Colaboradores - Valéria Calente

A "Febre" dos Bebês Reborn - Uma Perspectiva sobre Saúde Mental e Afeto

21 de Maio de 2025
Foto: Freepik/ Divulgação

Os chamados “bebês reborn” — bonecos hiper-realistas que simulam com impressionante fidelidade recém-nascidos — ganharam destaque nas redes sociais, em feiras especializadas e até em consultórios psicológicos. Embora, à primeira vista, possam parecer apenas brinquedos sofisticados ou itens de coleção, os bebês reborn se inserem em um fenômeno mais complexo, que toca diretamente questões emocionais profundas e revela aspectos importantes da saúde mental na sociedade contemporânea.

A atração por esses bonecos ultrapassa o mero interesse estético. Muitas pessoas — majoritariamente mulheres — relatam vínculos afetivos com os reborn, cuidando deles como se fossem filhos: trocam roupas, simulam rotinas de alimentação, compram acessórios e, em alguns casos, dão nomes e registram "nascimentos" simbólicos. Esse comportamento, que para uns pode parecer excêntrico, carrega em si uma dimensão terapêutica e simbólica que merece atenção e respeito.

Para psicólogos e psiquiatras, os reborn podem funcionar como objetos de transição — conceito proposto por Donald Winnicott — auxiliando no processamento de traumas e na elaboração de perdas.
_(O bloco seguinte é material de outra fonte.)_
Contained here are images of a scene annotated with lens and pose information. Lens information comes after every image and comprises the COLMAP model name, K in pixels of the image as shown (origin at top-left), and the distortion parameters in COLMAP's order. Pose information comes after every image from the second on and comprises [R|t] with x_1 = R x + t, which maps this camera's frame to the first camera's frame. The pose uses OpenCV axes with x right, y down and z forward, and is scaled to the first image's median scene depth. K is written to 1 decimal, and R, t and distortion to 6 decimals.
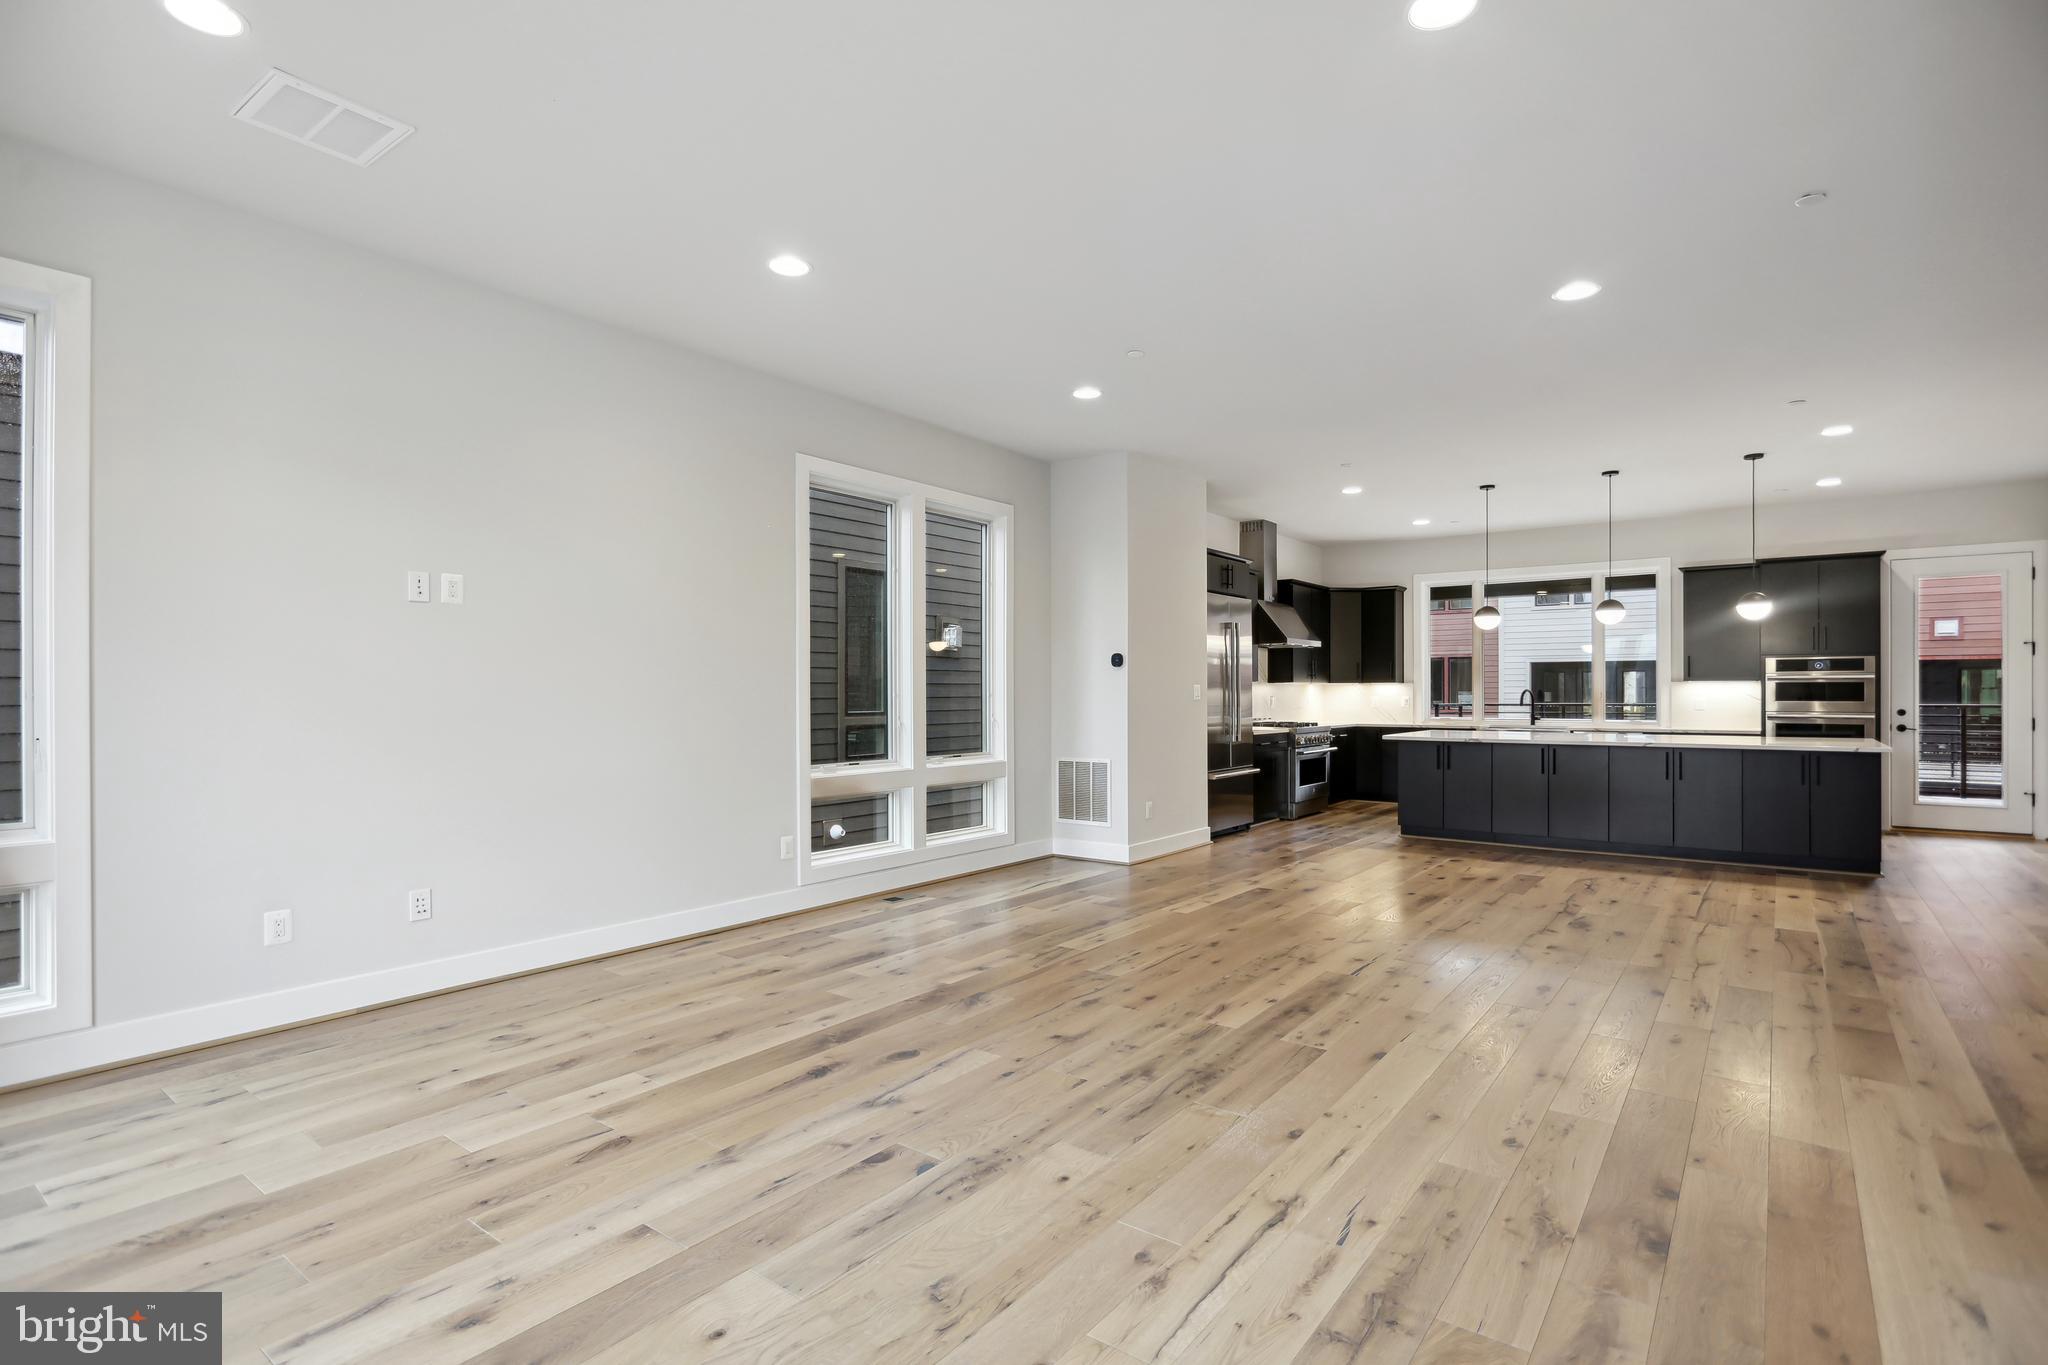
lens RADIAL K [[1011.6, 0, 1024.0], [0, 1011.6, 682.5], [0, 0, 1]] dist [-0.000473, 0.000011]
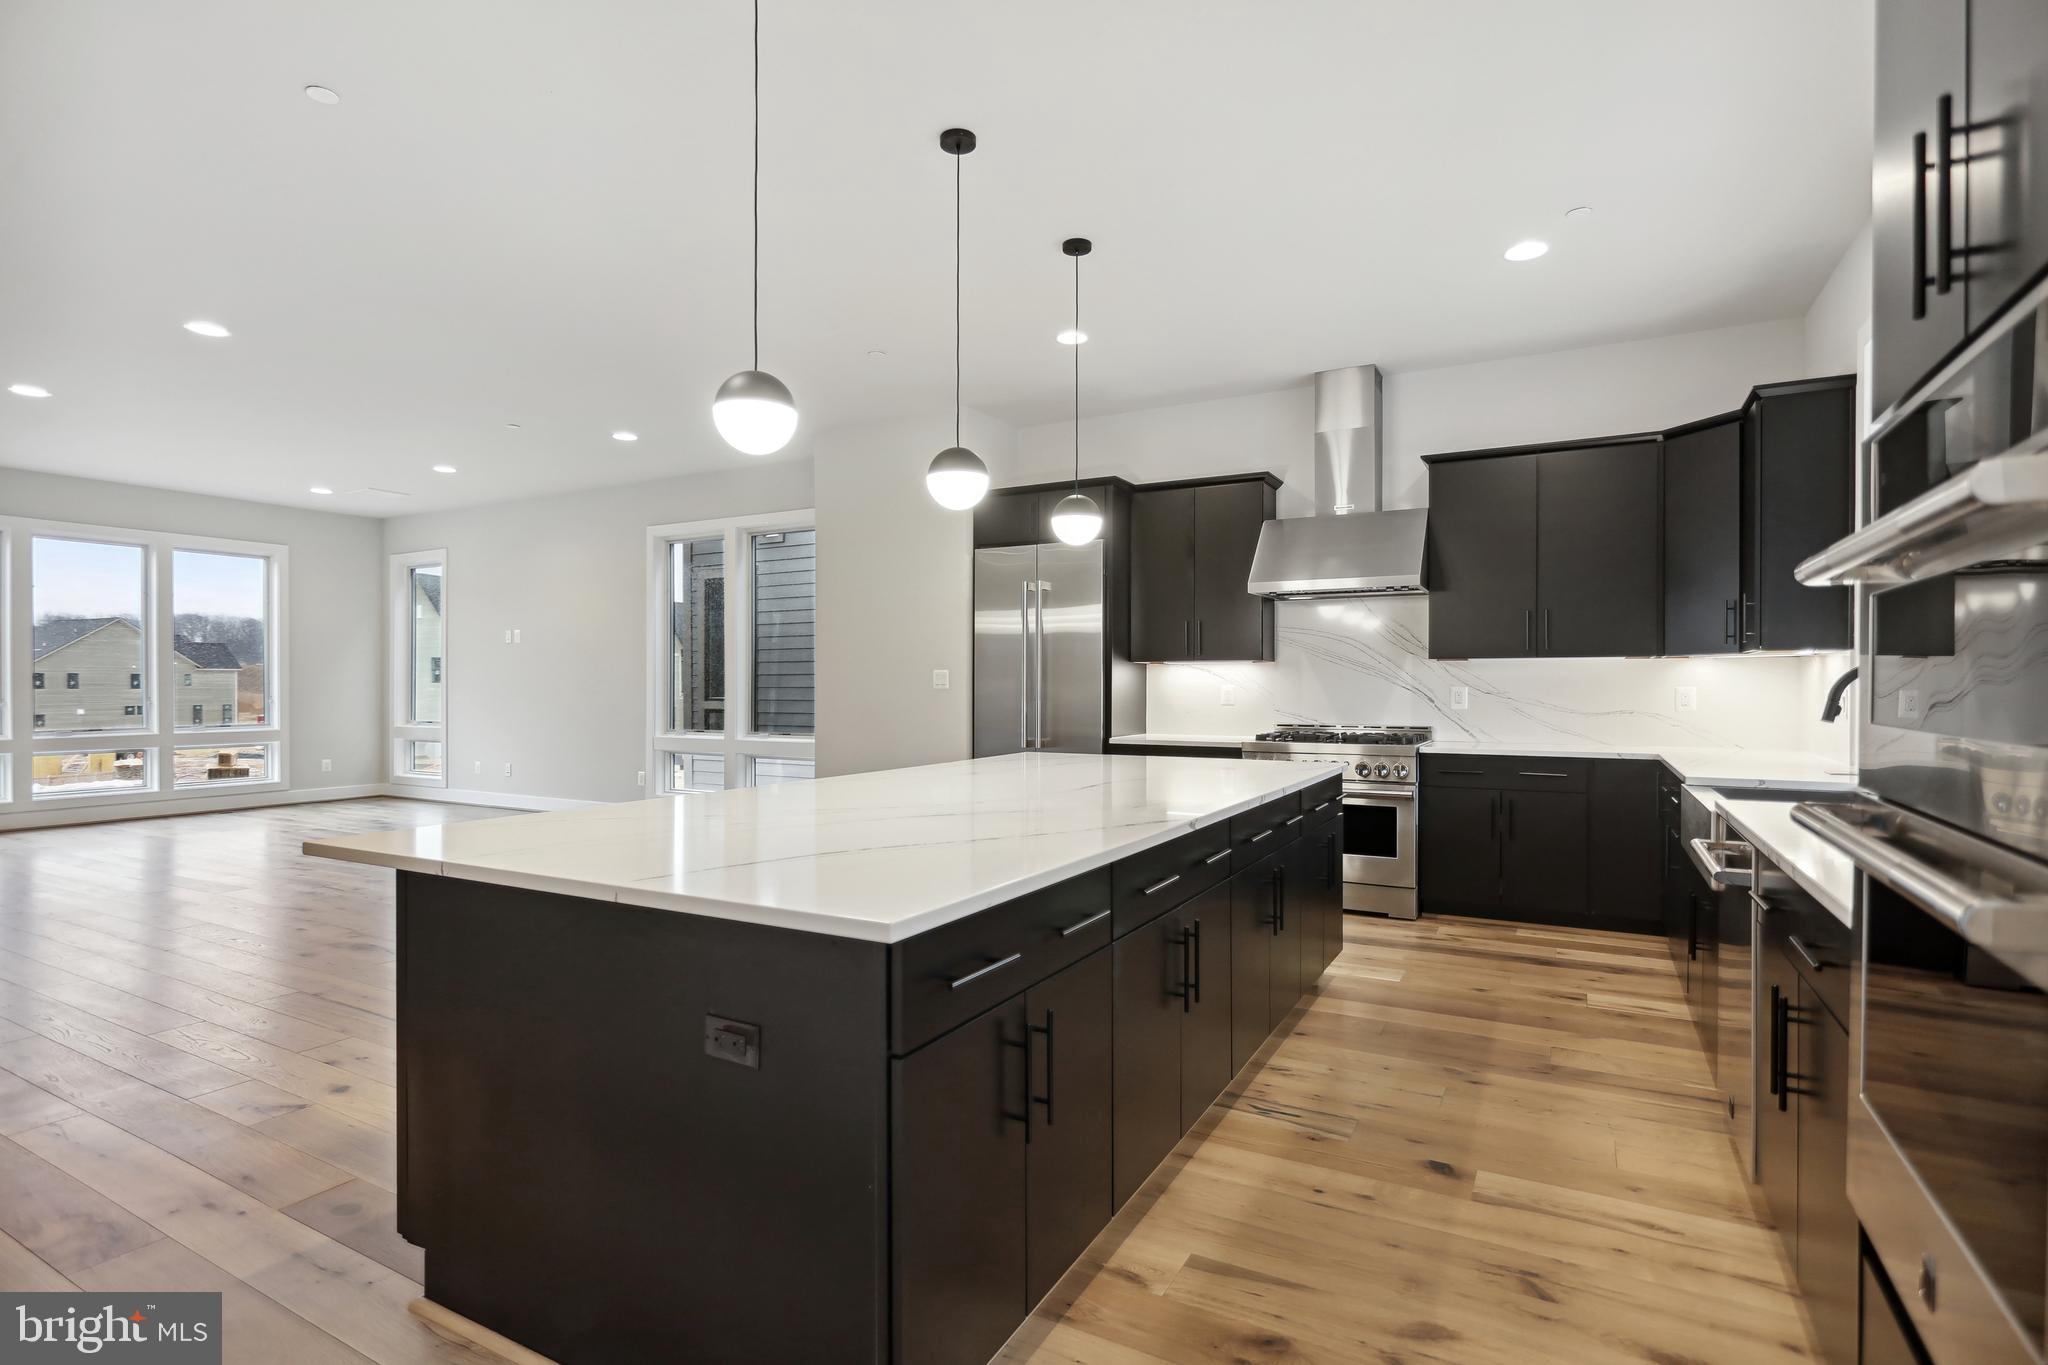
lens RADIAL K [[1011.6, 0, 1024.0], [0, 1011.6, 682.5], [0, 0, 1]] dist [-0.000473, 0.000011]
pose [[0.136215, 0.001792, -0.990678, 0.929130], [0.010317, 0.999942, 0.003228, 0.009244], [0.990626, -0.010660, 0.136188, 0.903084]]
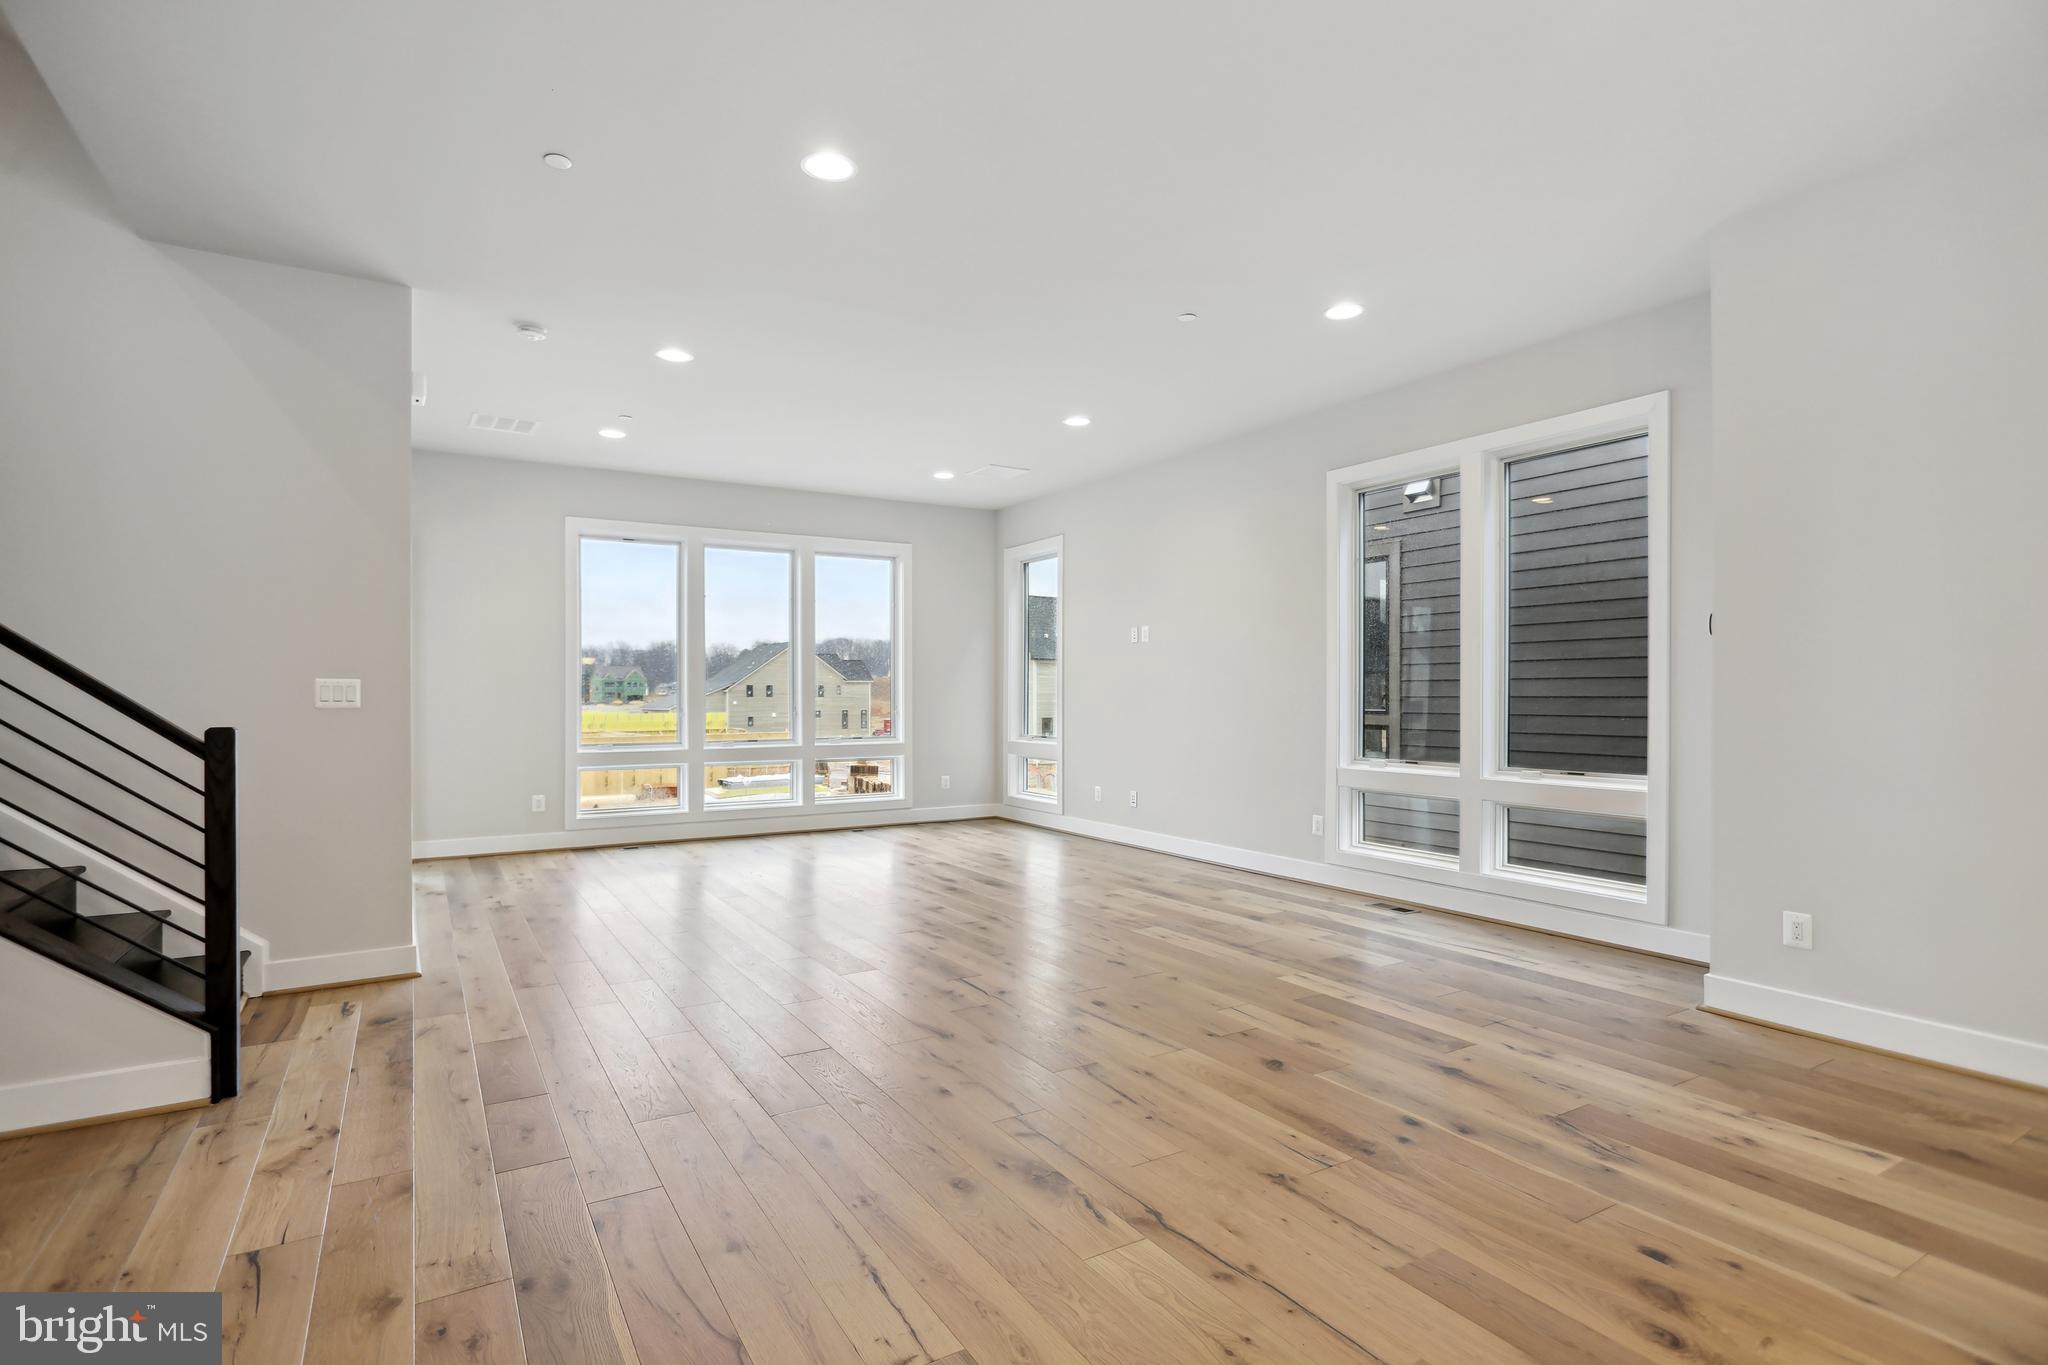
lens RADIAL K [[1011.6, 0, 1024.0], [0, 1011.6, 682.5], [0, 0, 1]] dist [-0.000473, 0.000011]
pose [[-0.365872, -0.006759, -0.930641, 0.611934], [0.011451, 0.999865, -0.011763, 0.008783], [0.930595, -0.014960, -0.365745, 0.723676]]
Mães que perderam filhos, mulheres com infertilidade, pessoas que enfrentam o luto, o isolamento ou a solidão emocional, encontram nesses bonecos uma forma segura de expressar afetos reprimidos, reencenar vínculos e suprir, ainda que simbolicamente, carências afetivas. Em contextos clínicos, há relatos de uso dos reborn como ferramentas terapêuticas, sobretudo em pacientes com demência, transtornos ansiosos ou depressivos, oferecendo conforto emocional e promovendo sensação de cuidado e rotina.

Entretanto, como todo fenômeno que envolve a saúde mental, o uso dos bebês reborn precisa ser compreendido dentro de limites saudáveis. Quando há substituição de relações humanas por vínculos exclusivos com os bonecos, ou quando seu uso impede o enfrentamento da realidade — por exemplo, impedindo o luto ou mantendo fantasias irreais de maternidade — pode haver sinais de sofrimento psíquico que demandam acompanhamento profissional. A fronteira entre o uso simbólico e o escapismo patológico é tênue e deve ser avaliada caso a caso, sem estigmas, mas com olhar técnico e acolhedor.

Do ponto de vista social, a “febre” dos reborn também aponta para uma sociedade em que o cuidado, o afeto e a presença materna/paterna são cada vez mais idealizados, mas nem sempre viabilizados na prática. Os bonecos podem representar o desejo de controle sobre uma experiência materna perfeita — silenciosa, obediente, sempre disponível — que contrasta com os desafios reais da parentalidade.

Nesse sentido, o fenômeno também pode ser lido como uma crítica silenciosa aos ideais inatingíveis impostos às mulheres sobre maternidade e afeto.

Na última semana notícias sobre a disputa em ação divorcio envolvendo a aguarda de um bebê reborn ganhou as redes sociais. Mães que faltaram ao trabalho para levar seus bebês reborn ao pediatra e por aí vai...

Em suma, os bebês reborn são mais do que brinquedos realistas: são espelhos de carências emocionais, fantasias inconscientes e, por vezes, dispositivos de resiliência.

Quando compreendidos sob a ótica da saúde mental, revelam nuances importantes do sofrimento psíquico e da busca por vínculos, cuidado e sentido em uma era marcada pelo individualismo e pela desconexão emocional. Cabe aos profissionais da saúde — e à sociedade como um todo — acolher, compreender e, quando necessário, orientar o uso desses objetos de forma ética e empática, reconhecendo neles não apenas um modismo, mas uma expressão legítima da complexidade humana.

Não é demais lembrar que muitas crianças esperam por um lar substituto em abrigos ou adolescentes que nunca os encontraram buscam padrinhos afetivos para que possam estabelecer vínculos e sentir inclusão, acolhimento, apoio e pertencimento.

Convido todos a conhecer o programa de apadrinhamento afetivo da Vara da Infância e Juventude do Foro Regional de Santo Amaro, resultado de uma parceria entre o Poder Judiciário, a OAB – Comissão de Adoção, Infância e Juventude e UNISA.